Project description:Enterovirus G (EV-G) belongs to the family of Picornaviridae. Two types of recombinant porcine EV-Gs carrying papain-like cysteine protease (PLCP) gene of porcine torovirus, a virus in Coronaviridae, are reported. Type 1 recombinant EV-Gs are detected in pig feces in Japan, USA, and Belgium and carry the PLPC gene at the junction site of 2C/3A genes, while PLPC gene replaces the viral structural genes in type 2 recombinant EV-G detected in pig feces in a Chinese farm. We identified a novel type 2 recombinant EV-G carrying the PLCP gene with flanking sequences in place of the viral structural genes in pig feces in Japan.
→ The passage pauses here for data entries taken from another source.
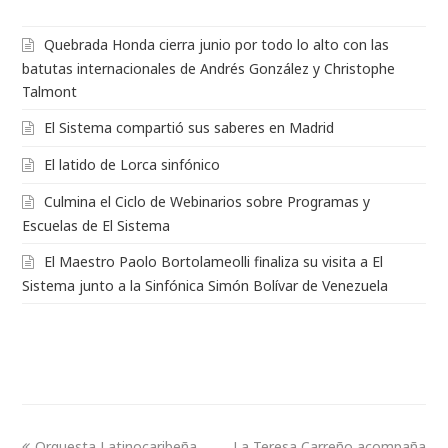
Quebrada Honda cierra junio por todo lo alto con las
batutas internacionales de Andrés González y Christophe
Talmont
El Sistema compartió sus saberes en Madrid
El latido de Lorca sinfónico
Culmina el Ciclo de Webinarios sobre Programas y
Escuelas de El Sistema
El Maestro Paolo Bortolameolli finaliza su visita a El
Sistema junto a la Sinfónica Simón Bolívar de Venezuela
Orquesta Latinocaribeña
La Teresa Carreño acompaña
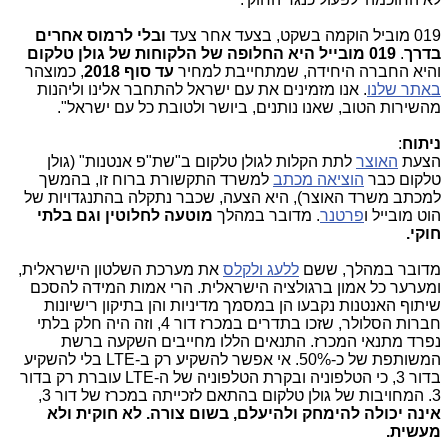
019 מוביל הוקמה בשקט, בצעד אחר צעד
ובלי לרמוס אחרים
בדרך
.
019 מובייל היא החלופה של הלקוחות של גולן טלקום
והיא החברה היחידה, שמתחייבת למחיר
עד סוף 2018
, כמוצהר
באתר שלנו
. אנו מזמינים את עם ישראל להתחבר אלינו וליהנות
מהשירות הטוב, שאנו נותנים, ביושר ולטובת כל עם ישראל".
ניתוח
:
הצעת
האוצר
לתת הקלות לגולן טלקום ב"שת"פ אנטנות" (גולן
טלקום כבר
הוציאה מכתב
למשרד התקשורת ברוח זו, בהמשך
למכתב משרד האוצר), היא הצעה, שכבר נתקלה בהתנגדויות של
הוט מובייל ו
פרטנר
. מדובר במהלך
מוטעה לחלוטין וגם בלתי
חוקי.
מדובר במהלך, ששם
ללעג ולקלס
את מערכת השלטון הישראלית,
ומערער כל אמון ברגולציה הישראלית. הרי אמות המידה להסכם
שיתוף האנטנות נקבעו הן במסמך מדיניות והן בתיקון רישיונות
חברות הסלולר, שזכו בתדרים במכרז דור 4, וזה היה חלק בלתי
נפרד מתנאי המכרז. התנאים הללו מחייבים השקעה ברשת
המשותפת של כ-50%. אי אפשר להשקיע רק ב-LTE בלי להשקיע
בדור 3, כי הטלפוניה ובקרת הטלפוניה של ה-LTE עוברת רק בדור
3. המחויבות של גולן טלקום בהתאם לזכייתה במכרז של דור 3,
אינה יכולה להימחק ולהיעלם, בשום צורה. לא חוקית ולא
מעשית.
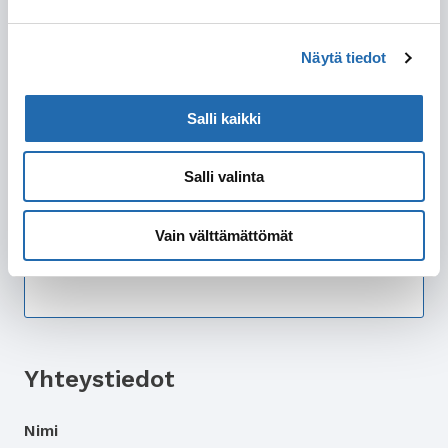
Sviitti
Minisviitti
Näytä tiedot
Parvekehytti
Ikkunahytti
Salli kaikki
Sisähytti
Salli valinta
Lisätietoa hyttitoiveista
Vain välttämättömät
Yhteystiedot
Nimi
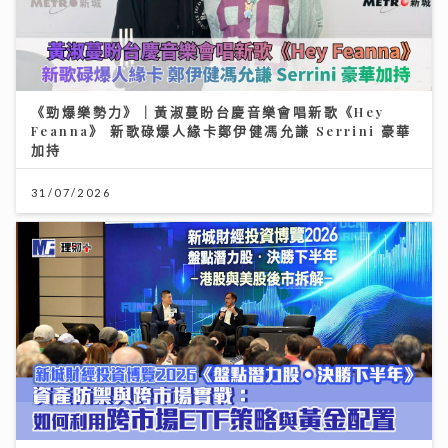
《勁爆樂勢力》｜黃淑蔓盼台慶音樂會唱新歌《Hey
Feanna》 新歌碌爆人緣卡鄭伊健馮允謙 Serrini 豪華
加持
31/07/2026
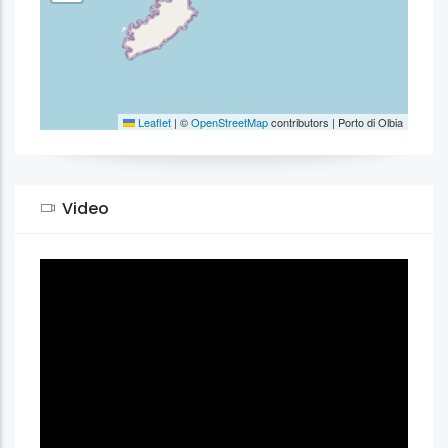
Leaflet
|
©
OpenStreetMap
contributors | Porto di Olbia
Video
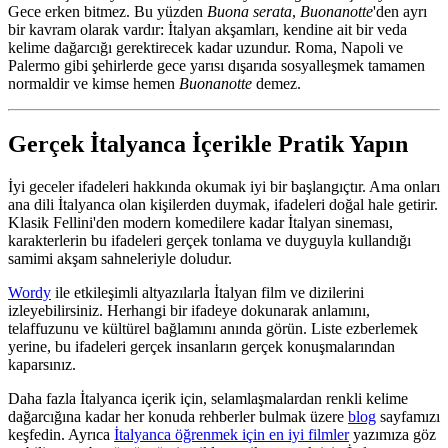
Gece erken bitmez. Bu yüzden
Buona serata
,
Buonanotte
'den ayrı
bir kavram olarak vardır: İtalyan akşamları, kendine ait bir veda
kelime dağarcığı gerektirecek kadar uzundur. Roma, Napoli ve
Palermo gibi şehirlerde gece yarısı dışarıda sosyalleşmek tamamen
normaldir ve kimse hemen
Buonanotte
demez.
Gerçek İtalyanca İçerikle Pratik Yapın
İyi geceler ifadeleri hakkında okumak iyi bir başlangıçtır. Ama onları
ana dili İtalyanca olan kişilerden duymak, ifadeleri doğal hale getirir.
Klasik Fellini'den modern komedilere kadar İtalyan sineması,
karakterlerin bu ifadeleri gerçek tonlama ve duyguyla kullandığı
samimi akşam sahneleriyle doludur.
Wordy
ile etkileşimli altyazılarla İtalyan film ve dizilerini
izleyebilirsiniz. Herhangi bir ifadeye dokunarak anlamını,
telaffuzunu ve kültürel bağlamını anında görün. Liste ezberlemek
yerine, bu ifadeleri gerçek insanların gerçek konuşmalarından
kaparsınız.
Daha fazla İtalyanca içerik için, selamlaşmalardan renkli kelime
dağarcığına kadar her konuda rehberler bulmak üzere
blog
sayfamızı
keşfedin. Ayrıca
İtalyanca öğrenmek için en iyi filmler
yazımıza göz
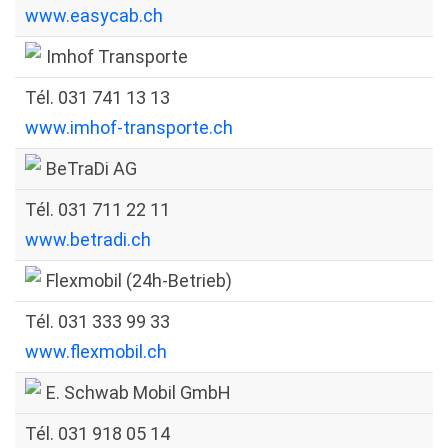
www.easycab.ch
Imhof Transporte
Tél. 031 741 13 13
www.imhof-transporte.ch
BeTraDi AG
Tél. 031 711 22 11
www.betradi.ch
Flexmobil (24h-Betrieb)
Tél. 031 333 99 33
www.flexmobil.ch
E. Schwab Mobil GmbH
Tél. 031 918 05 14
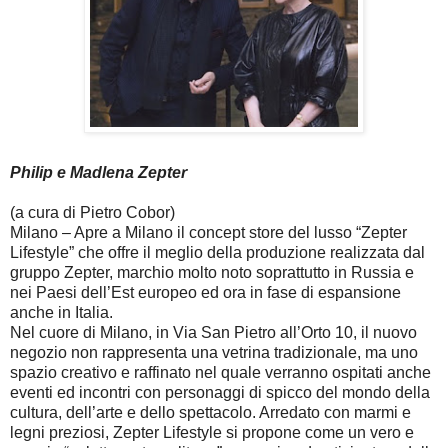
Philip e Madlena Zepter
(a cura di Pietro Cobor)
Milano – Apre a Milano il concept store del lusso “Zepter
Lifestyle” che offre il meglio della produzione realizzata dal
gruppo Zepter, marchio molto noto soprattutto in Russia e
nei Paesi dell’Est europeo ed ora in fase di espansione
anche in Italia.
Nel cuore di Milano, in Via San Pietro all’Orto 10, il nuovo
negozio non rappresenta una vetrina tradizionale, ma uno
spazio creativo e raffinato nel quale verranno ospitati anche
eventi ed incontri con personaggi di spicco del mondo della
cultura, dell’arte e dello spettacolo. Arredato con marmi e
legni preziosi, Zepter Lifestyle si propone come un vero e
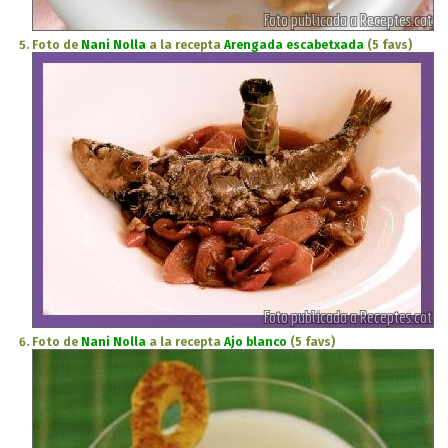
Foto de
Nani Nolla
a la recepta
Arengada escabetxada
(5 favs)
Foto de
Nani Nolla
a la recepta
Ajo blanco
(5 favs)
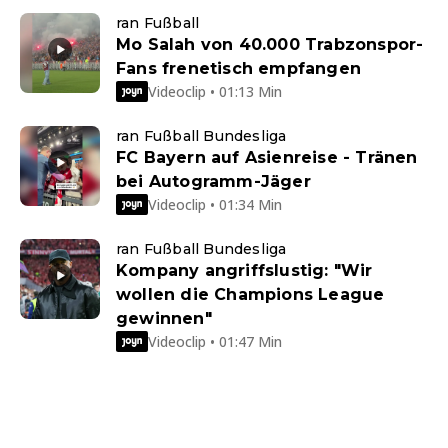
ran Fußball
Mo Salah von 40.000 Trabzonspor-
Fans frenetisch empfangen
Videoclip • 01:13 Min
ran Fußball Bundesliga
FC Bayern auf Asienreise - Tränen
bei Autogramm-Jäger
Videoclip • 01:34 Min
ran Fußball Bundesliga
Kompany angriffslustig: "Wir
wollen die Champions League
gewinnen"
Videoclip • 01:47 Min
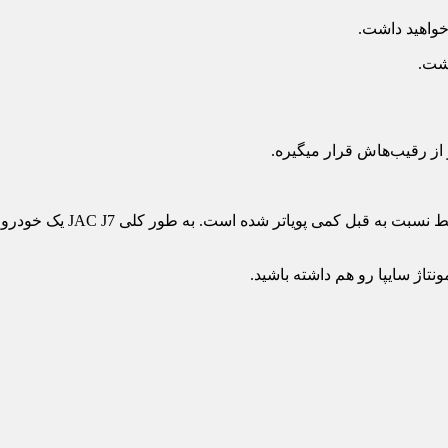
واهید داشت.
با ورود خودروها چینی به ایران، ب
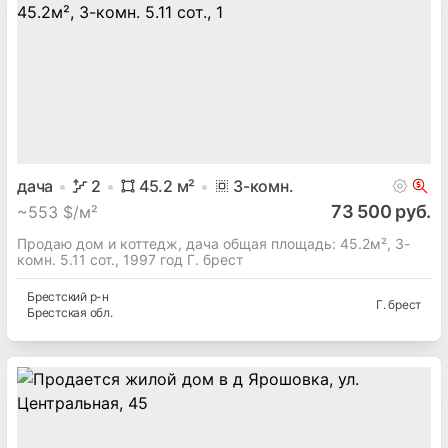
дача
2
45.2
м²
3
-комн.
73 500 руб.
~
553 $/м²
Продаю дом и коттедж, дача общая площадь: 45.2м², 3-
комн. 5.11 сот., 1997 год Г. брест
Брестский
р-н
Г. брест
Брестская
обл.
The ~0.3?kb-long upstream flanking sequence had no sequence homology with any proteins deposited in GenBank, while the downstream ~0.9?kb-long flanking sequence included a domain having high amino acid sequence homology with a baculoviral inhibitor of apoptosis repeat superfamily. The pig feces, where the novel type 2 recombinant EV-G was detected, also carried type 1 recombinant EV-G. The amount of type 1 and type 2 recombinant EV-G genomes was almost same in the pig feces. Although the phylogenetic analysis suggested that these two recombinant EV-Gs have independently evolved, type 1 recombinant EV-G might have served as a helper virus by providing viral structural proteins for dissemination of the type 2 recombinant EV-G.